- What this task involves: Write out, from the entries below, exactly the lines that run between the lines holding "fruit: none [308,659,371,707]" and "mug: none [418,401,466,456]", inclusive, and stop there.

___ Information given ___

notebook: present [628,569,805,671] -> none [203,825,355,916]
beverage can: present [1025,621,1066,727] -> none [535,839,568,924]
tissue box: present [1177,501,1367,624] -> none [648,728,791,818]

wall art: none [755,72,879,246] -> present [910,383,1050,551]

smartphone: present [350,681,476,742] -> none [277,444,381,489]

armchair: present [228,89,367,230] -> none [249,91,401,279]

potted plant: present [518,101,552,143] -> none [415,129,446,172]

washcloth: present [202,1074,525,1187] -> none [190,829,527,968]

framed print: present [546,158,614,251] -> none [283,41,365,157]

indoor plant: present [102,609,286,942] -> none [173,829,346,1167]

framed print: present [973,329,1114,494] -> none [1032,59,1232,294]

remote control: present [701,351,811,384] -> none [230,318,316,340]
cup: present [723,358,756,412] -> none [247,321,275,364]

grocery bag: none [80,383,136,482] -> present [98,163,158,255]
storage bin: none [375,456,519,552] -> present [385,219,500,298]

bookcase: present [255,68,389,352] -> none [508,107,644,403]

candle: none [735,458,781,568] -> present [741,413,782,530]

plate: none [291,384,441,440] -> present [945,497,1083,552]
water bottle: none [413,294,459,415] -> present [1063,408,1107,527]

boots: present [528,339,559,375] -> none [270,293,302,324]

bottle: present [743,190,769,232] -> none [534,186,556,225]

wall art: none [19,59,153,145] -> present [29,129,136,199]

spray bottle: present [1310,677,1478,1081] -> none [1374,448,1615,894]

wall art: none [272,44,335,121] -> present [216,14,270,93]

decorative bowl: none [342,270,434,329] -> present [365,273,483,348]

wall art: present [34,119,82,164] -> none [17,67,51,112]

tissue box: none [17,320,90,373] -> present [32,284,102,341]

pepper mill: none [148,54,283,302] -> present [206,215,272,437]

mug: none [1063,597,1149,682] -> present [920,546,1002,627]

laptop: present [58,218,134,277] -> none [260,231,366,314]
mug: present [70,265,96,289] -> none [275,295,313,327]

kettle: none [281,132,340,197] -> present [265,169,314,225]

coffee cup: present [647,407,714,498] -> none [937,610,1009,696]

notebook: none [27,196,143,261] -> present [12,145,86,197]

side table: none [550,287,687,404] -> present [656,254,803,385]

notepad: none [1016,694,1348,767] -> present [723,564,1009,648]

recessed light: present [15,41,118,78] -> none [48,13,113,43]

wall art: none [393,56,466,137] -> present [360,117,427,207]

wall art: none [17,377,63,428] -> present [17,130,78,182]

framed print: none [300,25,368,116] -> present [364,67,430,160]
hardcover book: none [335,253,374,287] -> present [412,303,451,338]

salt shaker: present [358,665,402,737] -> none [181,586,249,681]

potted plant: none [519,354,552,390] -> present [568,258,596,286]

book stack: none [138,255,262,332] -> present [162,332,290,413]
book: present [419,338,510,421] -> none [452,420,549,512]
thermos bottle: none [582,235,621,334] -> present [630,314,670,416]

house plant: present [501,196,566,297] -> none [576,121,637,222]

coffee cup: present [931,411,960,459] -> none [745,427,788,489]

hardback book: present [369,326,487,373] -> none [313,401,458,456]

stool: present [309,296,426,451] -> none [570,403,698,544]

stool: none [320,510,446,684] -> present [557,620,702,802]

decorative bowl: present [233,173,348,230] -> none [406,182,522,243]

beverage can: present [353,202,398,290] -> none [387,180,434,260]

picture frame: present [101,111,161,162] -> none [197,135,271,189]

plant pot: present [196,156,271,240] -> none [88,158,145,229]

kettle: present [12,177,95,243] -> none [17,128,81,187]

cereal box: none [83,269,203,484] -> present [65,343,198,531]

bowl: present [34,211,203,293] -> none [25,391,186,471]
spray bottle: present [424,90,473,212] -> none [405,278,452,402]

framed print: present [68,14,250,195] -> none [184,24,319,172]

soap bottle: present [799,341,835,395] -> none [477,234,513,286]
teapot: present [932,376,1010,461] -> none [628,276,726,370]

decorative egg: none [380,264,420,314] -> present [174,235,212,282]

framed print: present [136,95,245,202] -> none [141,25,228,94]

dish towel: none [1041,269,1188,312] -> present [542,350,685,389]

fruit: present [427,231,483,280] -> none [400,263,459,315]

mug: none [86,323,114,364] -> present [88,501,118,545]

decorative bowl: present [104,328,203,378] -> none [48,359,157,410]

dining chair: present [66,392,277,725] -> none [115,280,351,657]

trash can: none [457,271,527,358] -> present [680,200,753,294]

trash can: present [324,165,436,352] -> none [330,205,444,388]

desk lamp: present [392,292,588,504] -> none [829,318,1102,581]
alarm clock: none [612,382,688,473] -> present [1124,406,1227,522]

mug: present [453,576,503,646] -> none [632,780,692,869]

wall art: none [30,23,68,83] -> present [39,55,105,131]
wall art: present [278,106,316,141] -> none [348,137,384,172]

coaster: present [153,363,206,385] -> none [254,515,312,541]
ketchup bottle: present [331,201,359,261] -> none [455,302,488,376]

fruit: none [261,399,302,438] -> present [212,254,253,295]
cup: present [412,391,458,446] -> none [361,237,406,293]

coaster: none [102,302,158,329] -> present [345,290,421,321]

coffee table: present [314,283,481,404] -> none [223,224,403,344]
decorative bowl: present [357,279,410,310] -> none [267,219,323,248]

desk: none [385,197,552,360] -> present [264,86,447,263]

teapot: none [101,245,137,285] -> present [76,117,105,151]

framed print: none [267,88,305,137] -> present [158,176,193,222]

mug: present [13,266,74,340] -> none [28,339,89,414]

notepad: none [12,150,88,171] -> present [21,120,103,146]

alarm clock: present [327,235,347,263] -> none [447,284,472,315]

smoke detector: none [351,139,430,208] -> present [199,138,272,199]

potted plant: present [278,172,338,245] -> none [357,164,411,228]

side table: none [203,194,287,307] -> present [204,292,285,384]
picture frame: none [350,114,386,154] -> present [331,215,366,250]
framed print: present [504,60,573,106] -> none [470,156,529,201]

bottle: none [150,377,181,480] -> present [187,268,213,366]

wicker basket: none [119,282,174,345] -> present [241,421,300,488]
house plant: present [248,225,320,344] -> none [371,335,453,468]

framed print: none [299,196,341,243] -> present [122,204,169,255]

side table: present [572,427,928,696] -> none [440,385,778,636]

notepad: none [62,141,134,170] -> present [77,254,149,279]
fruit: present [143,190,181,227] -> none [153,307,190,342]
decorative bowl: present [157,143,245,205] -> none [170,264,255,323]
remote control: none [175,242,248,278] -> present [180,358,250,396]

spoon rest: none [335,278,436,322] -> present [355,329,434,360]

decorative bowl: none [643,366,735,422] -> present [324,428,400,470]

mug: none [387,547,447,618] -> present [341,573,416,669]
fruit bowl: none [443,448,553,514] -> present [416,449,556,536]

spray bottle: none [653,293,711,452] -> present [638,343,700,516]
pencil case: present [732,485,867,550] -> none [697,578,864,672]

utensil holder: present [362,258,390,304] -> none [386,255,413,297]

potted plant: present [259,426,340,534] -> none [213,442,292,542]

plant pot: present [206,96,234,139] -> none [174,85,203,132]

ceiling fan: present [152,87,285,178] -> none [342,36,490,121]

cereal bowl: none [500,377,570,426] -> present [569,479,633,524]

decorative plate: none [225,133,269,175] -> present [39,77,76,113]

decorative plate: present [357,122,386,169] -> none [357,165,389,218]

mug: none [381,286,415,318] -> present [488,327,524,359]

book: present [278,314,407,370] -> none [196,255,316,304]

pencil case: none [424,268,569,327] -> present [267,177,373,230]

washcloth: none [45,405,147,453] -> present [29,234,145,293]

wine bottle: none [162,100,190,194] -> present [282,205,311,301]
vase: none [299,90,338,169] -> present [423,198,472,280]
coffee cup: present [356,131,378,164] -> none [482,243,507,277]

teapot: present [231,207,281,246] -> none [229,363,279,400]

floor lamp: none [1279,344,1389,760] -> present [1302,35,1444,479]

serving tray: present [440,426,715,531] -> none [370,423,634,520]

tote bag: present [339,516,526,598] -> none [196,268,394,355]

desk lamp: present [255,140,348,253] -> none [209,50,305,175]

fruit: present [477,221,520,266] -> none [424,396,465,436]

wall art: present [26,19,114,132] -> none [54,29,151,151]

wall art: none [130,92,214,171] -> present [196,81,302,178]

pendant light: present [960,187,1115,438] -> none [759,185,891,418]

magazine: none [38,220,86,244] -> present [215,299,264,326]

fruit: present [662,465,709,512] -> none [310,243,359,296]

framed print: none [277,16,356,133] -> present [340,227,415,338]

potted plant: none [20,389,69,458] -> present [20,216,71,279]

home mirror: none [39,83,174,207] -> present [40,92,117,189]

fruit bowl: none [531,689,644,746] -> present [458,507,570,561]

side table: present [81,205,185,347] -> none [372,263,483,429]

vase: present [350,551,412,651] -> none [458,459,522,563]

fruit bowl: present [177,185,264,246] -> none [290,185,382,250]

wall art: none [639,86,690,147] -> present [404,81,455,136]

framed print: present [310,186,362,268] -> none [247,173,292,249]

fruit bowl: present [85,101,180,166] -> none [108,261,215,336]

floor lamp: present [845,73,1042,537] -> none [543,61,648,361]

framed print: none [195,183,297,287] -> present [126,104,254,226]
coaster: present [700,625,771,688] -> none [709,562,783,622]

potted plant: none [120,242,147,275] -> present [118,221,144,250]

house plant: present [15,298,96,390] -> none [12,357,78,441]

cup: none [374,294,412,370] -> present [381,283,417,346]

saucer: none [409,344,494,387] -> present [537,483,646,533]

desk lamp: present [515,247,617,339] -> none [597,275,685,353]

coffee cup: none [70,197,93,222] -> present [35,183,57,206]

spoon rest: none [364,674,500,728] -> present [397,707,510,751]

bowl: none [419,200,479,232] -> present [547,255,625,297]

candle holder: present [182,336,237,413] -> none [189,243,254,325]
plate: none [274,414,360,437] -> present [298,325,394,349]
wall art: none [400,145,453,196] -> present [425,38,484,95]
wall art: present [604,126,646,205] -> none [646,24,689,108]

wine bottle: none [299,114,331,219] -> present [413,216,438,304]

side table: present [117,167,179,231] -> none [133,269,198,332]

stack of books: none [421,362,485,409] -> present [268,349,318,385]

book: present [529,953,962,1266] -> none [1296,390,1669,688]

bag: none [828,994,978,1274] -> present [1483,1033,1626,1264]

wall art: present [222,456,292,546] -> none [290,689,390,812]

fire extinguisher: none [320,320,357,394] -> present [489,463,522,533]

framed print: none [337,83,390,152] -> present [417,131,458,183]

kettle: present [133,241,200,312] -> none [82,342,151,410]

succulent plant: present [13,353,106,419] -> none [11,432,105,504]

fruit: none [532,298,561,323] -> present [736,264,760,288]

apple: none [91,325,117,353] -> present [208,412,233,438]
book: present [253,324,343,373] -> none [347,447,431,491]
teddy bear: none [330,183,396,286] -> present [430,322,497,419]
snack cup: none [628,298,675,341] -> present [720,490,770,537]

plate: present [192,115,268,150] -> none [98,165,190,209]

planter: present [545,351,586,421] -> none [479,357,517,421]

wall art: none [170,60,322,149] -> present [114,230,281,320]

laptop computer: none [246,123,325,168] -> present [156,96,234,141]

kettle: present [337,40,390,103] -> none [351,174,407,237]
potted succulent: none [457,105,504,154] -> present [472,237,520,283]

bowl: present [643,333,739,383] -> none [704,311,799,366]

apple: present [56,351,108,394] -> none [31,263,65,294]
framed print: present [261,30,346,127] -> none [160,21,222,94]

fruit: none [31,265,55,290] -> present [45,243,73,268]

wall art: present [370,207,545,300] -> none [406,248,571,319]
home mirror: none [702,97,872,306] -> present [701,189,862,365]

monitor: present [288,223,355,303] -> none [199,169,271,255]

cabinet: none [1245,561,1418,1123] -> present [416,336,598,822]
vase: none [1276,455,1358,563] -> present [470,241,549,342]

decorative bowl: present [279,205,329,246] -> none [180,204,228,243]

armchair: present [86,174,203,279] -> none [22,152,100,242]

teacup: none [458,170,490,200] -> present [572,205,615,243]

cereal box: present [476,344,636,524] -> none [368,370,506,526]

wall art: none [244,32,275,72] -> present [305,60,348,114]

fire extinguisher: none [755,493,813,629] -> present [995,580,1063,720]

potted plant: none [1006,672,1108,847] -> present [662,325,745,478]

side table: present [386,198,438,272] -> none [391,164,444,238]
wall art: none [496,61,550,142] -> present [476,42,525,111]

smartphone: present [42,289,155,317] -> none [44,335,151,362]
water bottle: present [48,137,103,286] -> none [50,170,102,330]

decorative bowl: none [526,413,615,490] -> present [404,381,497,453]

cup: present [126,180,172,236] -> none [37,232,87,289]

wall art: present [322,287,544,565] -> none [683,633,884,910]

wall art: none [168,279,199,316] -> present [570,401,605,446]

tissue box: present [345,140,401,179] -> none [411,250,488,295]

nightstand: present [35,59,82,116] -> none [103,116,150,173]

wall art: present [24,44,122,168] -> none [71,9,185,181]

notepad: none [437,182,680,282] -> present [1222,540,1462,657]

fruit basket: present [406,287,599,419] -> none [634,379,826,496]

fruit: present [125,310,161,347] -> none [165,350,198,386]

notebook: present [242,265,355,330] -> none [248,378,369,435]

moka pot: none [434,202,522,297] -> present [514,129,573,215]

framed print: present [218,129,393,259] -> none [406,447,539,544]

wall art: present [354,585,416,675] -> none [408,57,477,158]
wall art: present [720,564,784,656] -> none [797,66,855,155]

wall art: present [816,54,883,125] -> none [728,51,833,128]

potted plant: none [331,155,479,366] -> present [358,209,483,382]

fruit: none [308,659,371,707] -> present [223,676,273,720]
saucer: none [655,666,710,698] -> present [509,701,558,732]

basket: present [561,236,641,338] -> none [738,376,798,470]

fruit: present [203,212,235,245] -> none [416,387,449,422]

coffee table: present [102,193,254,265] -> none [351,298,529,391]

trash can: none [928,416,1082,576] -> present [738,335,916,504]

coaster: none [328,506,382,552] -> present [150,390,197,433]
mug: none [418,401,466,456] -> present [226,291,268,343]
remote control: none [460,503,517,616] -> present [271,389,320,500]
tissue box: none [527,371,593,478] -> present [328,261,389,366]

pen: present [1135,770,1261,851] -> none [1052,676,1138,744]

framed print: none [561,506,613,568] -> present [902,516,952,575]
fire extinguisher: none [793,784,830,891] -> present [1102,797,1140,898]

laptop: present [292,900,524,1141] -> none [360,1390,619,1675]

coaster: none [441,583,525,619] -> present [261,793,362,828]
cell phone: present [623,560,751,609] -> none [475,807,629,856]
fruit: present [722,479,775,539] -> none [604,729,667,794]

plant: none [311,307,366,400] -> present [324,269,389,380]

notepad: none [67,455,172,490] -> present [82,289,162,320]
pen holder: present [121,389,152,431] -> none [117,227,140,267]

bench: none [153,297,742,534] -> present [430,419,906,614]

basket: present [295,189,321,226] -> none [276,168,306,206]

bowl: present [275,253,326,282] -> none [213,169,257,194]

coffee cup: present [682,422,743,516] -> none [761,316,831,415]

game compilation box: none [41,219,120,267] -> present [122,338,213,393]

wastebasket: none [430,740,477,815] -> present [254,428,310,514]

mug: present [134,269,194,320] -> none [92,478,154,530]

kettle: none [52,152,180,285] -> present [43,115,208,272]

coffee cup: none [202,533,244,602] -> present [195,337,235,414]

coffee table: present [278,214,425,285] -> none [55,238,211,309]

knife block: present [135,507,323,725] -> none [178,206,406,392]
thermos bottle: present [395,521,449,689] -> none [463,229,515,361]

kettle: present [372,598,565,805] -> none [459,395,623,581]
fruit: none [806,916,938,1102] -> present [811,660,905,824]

___

- Exercise response:
fruit: none [308,659,371,707] -> present [223,676,273,720]
saucer: none [655,666,710,698] -> present [509,701,558,732]

basket: present [561,236,641,338] -> none [738,376,798,470]

fruit: present [203,212,235,245] -> none [416,387,449,422]

coffee table: present [102,193,254,265] -> none [351,298,529,391]

trash can: none [928,416,1082,576] -> present [738,335,916,504]

coaster: none [328,506,382,552] -> present [150,390,197,433]
mug: none [418,401,466,456] -> present [226,291,268,343]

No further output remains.